Thinks about justice. What is it going to be like living in a world where your access to important things like jobs, insurance, or credit might be conducive by algorithms which are themselves not necessarily as far as morality or the law would like them to be? As an example, there have been facing recognition systems that don’t see people of color since they were trained on datasets of white people. In the same way, voice recognition systems can struggle to comprehend voices with accents. Previously these kinds of problems were viewed as engineering issues or company problems, however, Susskind sees them as political problems.
Phone for Clarity
While people have the capability to enhance digital hygiene, one individual with their unique actions doesn’t have the power to sway these difficulties. All these are problems that could only be solved through technical means and mechanisms. Susskind believes in the event that you want the rules of the sport to be altered for everybody, then law, laws, and regulation are the only way to do it.
“It’s a call to action at a level which will make some people uncomfortable particularly in the USA because some are skeptical about the state trying to correct issues that are thrown up by personal ordering but I think is essential,” Susskind shared.

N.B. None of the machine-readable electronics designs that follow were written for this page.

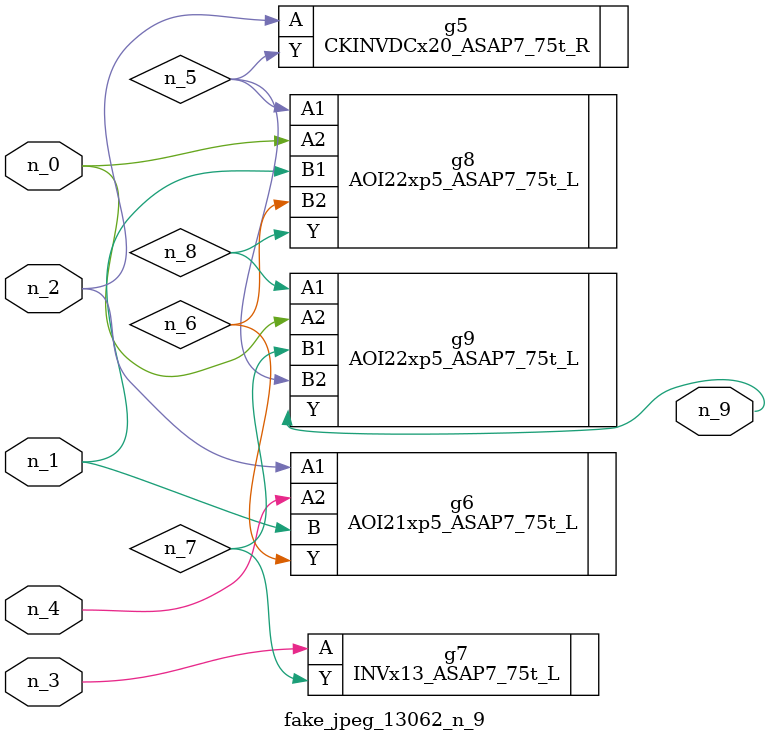
<source format=v>
module fake_jpeg_13062_n_9 (n_3, n_2, n_1, n_0, n_4, n_9);

input n_3;
input n_2;
input n_1;
input n_0;
input n_4;

output n_9;

wire n_8;
wire n_6;
wire n_5;
wire n_7;

CKINVDCx20_ASAP7_75t_R g5 ( 
.A(n_2),
.Y(n_5)
);

AOI21xp5_ASAP7_75t_L g6 ( 
.A1(n_2),
.A2(n_4),
.B(n_1),
.Y(n_6)
);

INVx13_ASAP7_75t_L g7 ( 
.A(n_3),
.Y(n_7)
);

AOI22xp5_ASAP7_75t_L g8 ( 
.A1(n_5),
.A2(n_0),
.B1(n_1),
.B2(n_6),
.Y(n_8)
);

AOI22xp5_ASAP7_75t_L g9 ( 
.A1(n_8),
.A2(n_0),
.B1(n_7),
.B2(n_5),
.Y(n_9)
);


endmodule
</source>
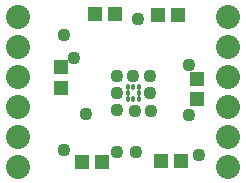
<source format=gts>
G75*
%MOIN*%
%OFA0B0*%
%FSLAX24Y24*%
%IPPOS*%
%LPD*%
%AMOC8*
5,1,8,0,0,1.08239X$1,22.5*
%
%ADD10C,0.0180*%
%ADD11R,0.0493X0.0454*%
%ADD12R,0.0454X0.0493*%
%ADD13C,0.0800*%
%ADD14C,0.0436*%
D10*
X004327Y003236D03*
X004524Y003236D03*
X004721Y003236D03*
X004721Y003433D03*
X004721Y003630D03*
X004524Y003630D03*
X004327Y003630D03*
X004327Y003433D03*
D11*
X003461Y001119D03*
X002792Y001119D03*
X005434Y001161D03*
X006103Y001161D03*
X006001Y006041D03*
X005331Y006041D03*
X003910Y006075D03*
X003241Y006075D03*
D12*
X002100Y004284D03*
X002100Y003615D03*
X006631Y003890D03*
X006631Y003221D03*
D13*
X000670Y000977D03*
X000670Y001977D03*
X000670Y002977D03*
X000670Y003977D03*
X000670Y004977D03*
X000670Y005977D03*
X007670Y005977D03*
X007670Y004977D03*
X007670Y003977D03*
X007670Y002977D03*
X007670Y001977D03*
X007670Y000977D03*
D14*
X006710Y001370D03*
X006381Y002715D03*
X005124Y002833D03*
X004585Y002833D03*
X003985Y002873D03*
X003964Y003433D03*
X003964Y003994D03*
X004524Y003994D03*
X005085Y003994D03*
X005085Y003433D03*
X006373Y004380D03*
X004678Y005894D03*
X002538Y004588D03*
X002198Y005355D03*
X002950Y002739D03*
X002194Y001528D03*
X003981Y001463D03*
X004609Y001477D03*
M02*

</source>
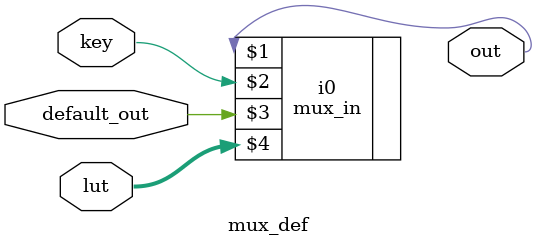
<source format=v>
module mux_def #(
    parameter NR_KEY   = 2,
    parameter KEY_LEN  = 1,
    parameter DATA_LEN = 1
) (
    output [                   DATA_LEN-1:0] out,
    input  [                    KEY_LEN-1:0] key,
    input  [                   DATA_LEN-1:0] default_out,
    input  [NR_KEY*(KEY_LEN + DATA_LEN)-1:0] lut
);

    mux_in #(NR_KEY, KEY_LEN, DATA_LEN, 1) i0 (
        out,
        key,
        default_out,
        lut
    );

endmodule

</source>
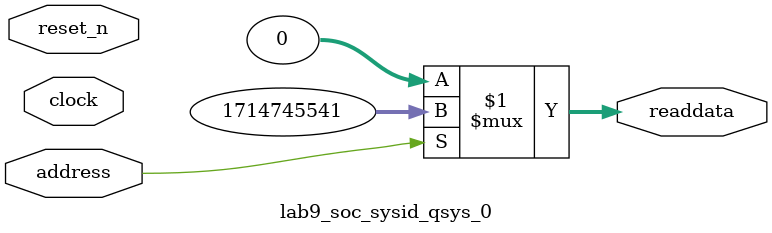
<source format=v>



// synthesis translate_off
`timescale 1ns / 1ps
// synthesis translate_on

// turn off superfluous verilog processor warnings 
// altera message_level Level1 
// altera message_off 10034 10035 10036 10037 10230 10240 10030 

module lab9_soc_sysid_qsys_0 (
               // inputs:
                address,
                clock,
                reset_n,

               // outputs:
                readdata
             )
;

  output  [ 31: 0] readdata;
  input            address;
  input            clock;
  input            reset_n;

  wire    [ 31: 0] readdata;
  //control_slave, which is an e_avalon_slave
  assign readdata = address ? 1714745541 : 0;

endmodule



</source>
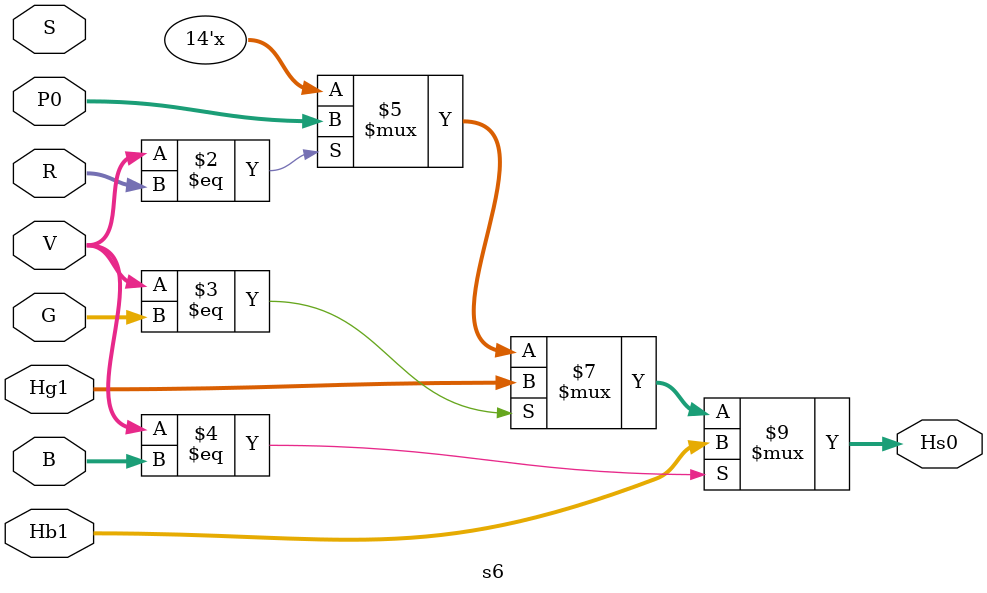
<source format=v>
module s6(
   input [13:0] R,G,B,P0,Hg1,Hb1,S,V,
   output reg [13:0] Hs0
    
);

always @(R,G,B,P0,Hg1,Hb1,S,V) begin
    if (V == R) 
        Hs0 <= P0;
    if (V == G)
        Hs0 <= Hg1;
    if (V == B)
        Hs0 <= Hb1;  
end
endmodule
</source>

Although a few are reticent to trust authorities to establish regulations and boundaries for engineering, Susskind believes we have to have some religion in politics if we’re going to make sure we don’t reside in a universe where we’re not essentially buffeted around by forces that are effectively invisible and outside of our control because they are concentrated in private hands.
Tech companies are led by people having the pursuit of profits as a goal in a democratic society. Even though there is not anything wrong with this, we designed political systems to hold them to account for when they slip up. That’s precisely why the political steps we take are critical in a world changed by technology.